Delighted that their paths crossed in that corner of the world, Anna May treated her longtime costar to a dim sum lunch. Over a tableful of delicacies, the two compared notes about their China trips. Despite the huge gap in their backgrounds—a Swede and a Chinese girl from Los Angeles—they had one thing in common: Each had made a career out of portraying Chinese, which had brought them both fame and notoriety. The significance—or, rather, the irony—of this rendezvous did not escape the notice of some sharp-eyed Chinese observers. The famous cartoonist Wang Zimei drew a somewhat satirical sketch accompanied by a parodic vignette, titled “Anna May Wong and Charlie Chan (Warner Oland).” Set against a noirish background of a bat flying over a ghostly tree under a full moon on one side and soft willows and a ribbed sail with a boatman’s silhouette under a new moon on the other, we see an immaculately dressed Charlie Chan/Warner Oland with a smooth haircut looking quizzically at Anna May Wong, clad in a trendy cheongsam. The imaginary dialogue between Anna May and Oland in his double role is light banter:
WONG: Your trip to China as the great Detective Charlie Chan seems to be going quite well.
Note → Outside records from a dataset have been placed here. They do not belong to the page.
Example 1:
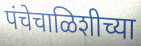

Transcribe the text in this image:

पंचेचाळिशीच्या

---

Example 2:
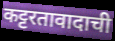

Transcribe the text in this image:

कट्टरतावादाची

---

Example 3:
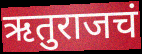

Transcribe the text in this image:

ऋतुराजचं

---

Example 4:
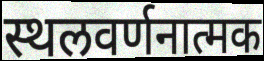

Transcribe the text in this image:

स्थलवर्णनात्मक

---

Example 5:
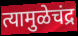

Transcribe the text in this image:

त्यामुळेचंद्रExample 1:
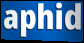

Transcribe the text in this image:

aphid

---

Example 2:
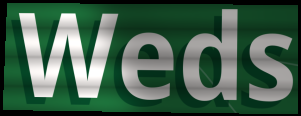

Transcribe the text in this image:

Weds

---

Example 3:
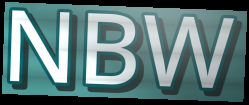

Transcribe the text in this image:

NBW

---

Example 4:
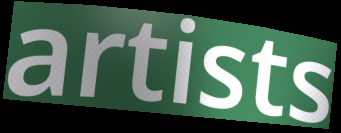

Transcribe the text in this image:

artists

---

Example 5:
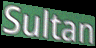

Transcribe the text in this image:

Sultan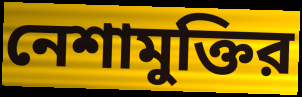
নেশামুক্তির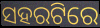
ସହରଟିରେ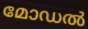
മോഡൽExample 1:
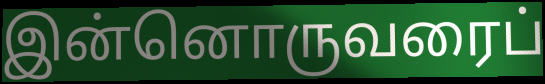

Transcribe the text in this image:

இன்னொருவரைப்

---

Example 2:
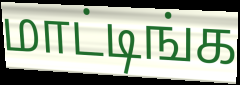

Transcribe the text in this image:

மாட்டிங்க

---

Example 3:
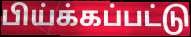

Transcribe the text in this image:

பிய்க்கப்பட்டு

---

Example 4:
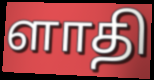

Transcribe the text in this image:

ளாதி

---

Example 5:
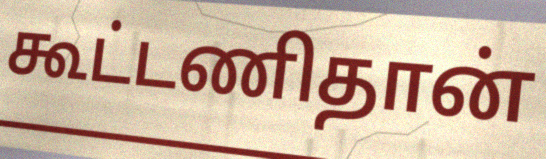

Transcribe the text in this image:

கூட்டணிதான்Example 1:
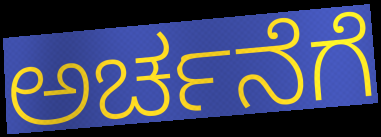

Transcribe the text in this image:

ಅರ್ಚನೆಗೆ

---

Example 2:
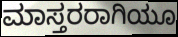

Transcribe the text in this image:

ಮಾಸ್ತರರಾಗಿಯೂ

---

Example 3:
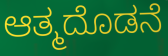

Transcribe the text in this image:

ಆತ್ಮದೊಡನೆ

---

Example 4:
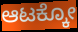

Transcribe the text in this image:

ಆಟಕ್ಕೋ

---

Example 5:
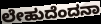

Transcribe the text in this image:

ಲೇಹುದೆಂದನಾ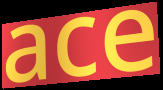
ace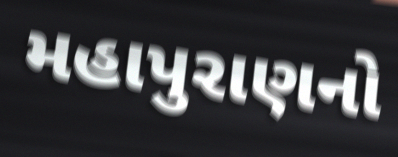
મહાપુરાણનોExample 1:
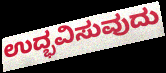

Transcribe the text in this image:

ಉದ್ಭವಿಸುವುದು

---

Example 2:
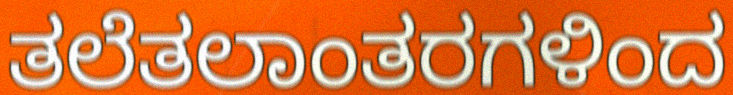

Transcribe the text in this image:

ತಲೆತಲಾಂತರಗಳಿಂದ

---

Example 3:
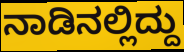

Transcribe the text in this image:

ನಾಡಿನಲ್ಲಿದ್ದು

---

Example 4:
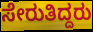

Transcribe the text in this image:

ಸೇರುತಿದ್ದರು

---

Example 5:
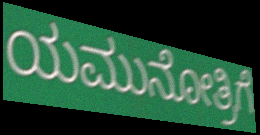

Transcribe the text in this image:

ಯಮುನೋತ್ರಿಗೆ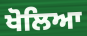
ਖੋਲਿਆ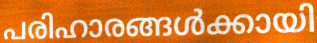
പരിഹാരങ്ങൾക്കായിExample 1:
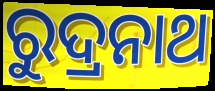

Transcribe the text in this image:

ରୁଦ୍ରନାଥ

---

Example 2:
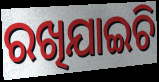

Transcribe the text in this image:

ରଖିଯାଇଚି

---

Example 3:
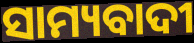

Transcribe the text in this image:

ସାମ୍ୟବାଦୀ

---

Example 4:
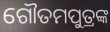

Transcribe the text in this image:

ଗୌତମପୁତ୍ରଙ୍କ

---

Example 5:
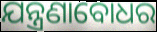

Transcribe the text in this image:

ଯନ୍ତ୍ରଣାବୋଧରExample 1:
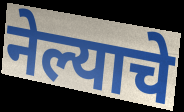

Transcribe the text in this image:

नेल्याचे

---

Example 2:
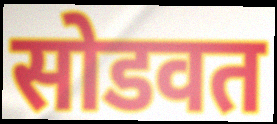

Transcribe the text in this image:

सोडवत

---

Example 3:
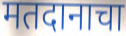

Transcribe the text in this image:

मतदानाचा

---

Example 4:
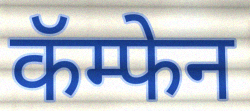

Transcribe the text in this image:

कॅम्फेन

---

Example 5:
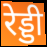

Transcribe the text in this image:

रेड्डीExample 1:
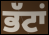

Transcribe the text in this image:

ਭੱਟਾਂ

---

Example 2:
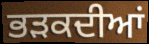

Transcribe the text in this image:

ਭੜਕਦੀਆਂ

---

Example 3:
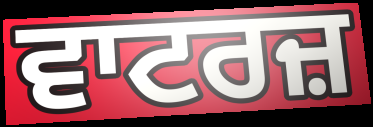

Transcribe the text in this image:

ਵਾਟਰਜ਼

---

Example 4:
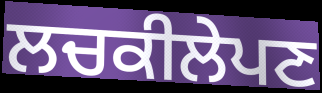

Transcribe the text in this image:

ਲਚਕੀਲੇਪਣ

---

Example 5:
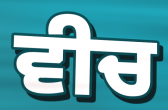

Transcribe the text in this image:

ਵੀਚ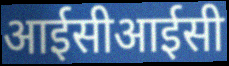
आईसीआईसी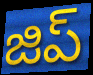
జిప్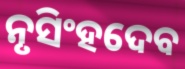
ନୃସିଂହଦେବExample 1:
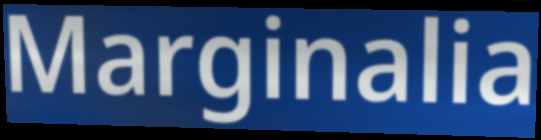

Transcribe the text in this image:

Marginalia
CHAN: Thank you so much! Have you not also received a warm welcome from your compatriots?
WONG: Yes, but they are not so impressed by what I’ve done. As you know, due to restrictions of Hollywood I had to play some roles not so flattering to Chinese. Even though I haven’t been officially criticized, the fact that my hometown folks refused to let me visit really broke my heart.
CHAN: So sorry, Miss Wong grieve over such affair, but it was ineluctably a misunderstanding.
By putting words into the duo’s mouths, the anonymous author aptly captured the dynamics at work in this global mishmash of icons and meanings. While most Chinese conveniently forgot Oland’s role as the insidious Dr. Fu Manchu and chose to embrace him as the honorable Detective Chan, they found it hard to forgive a Chinese woman for ostensibly tarnishing the image of China. As Charlie Chan says, “Public mind is fickle like spring weather”—except, Anna May learned, when it came to Chinese women.20
Cartoon depiction of Warner Oland and Anna May Wong, Manhuajie, 1936
The day after her rendezvous with Oland, Anna May hosted a farewell tea party at the Hong Kong Hotel, an enjoyable event attended by the US Consul General and his wife; Peter Sin, Paramount’s rep in Hong Kong; and others. After the party, and under the cover of darkness, she left for the dock and, once again, boarded the SS President Coolidge.21 Bound for Shanghai, she would continue her rocky romance with a land she still hoped to call home.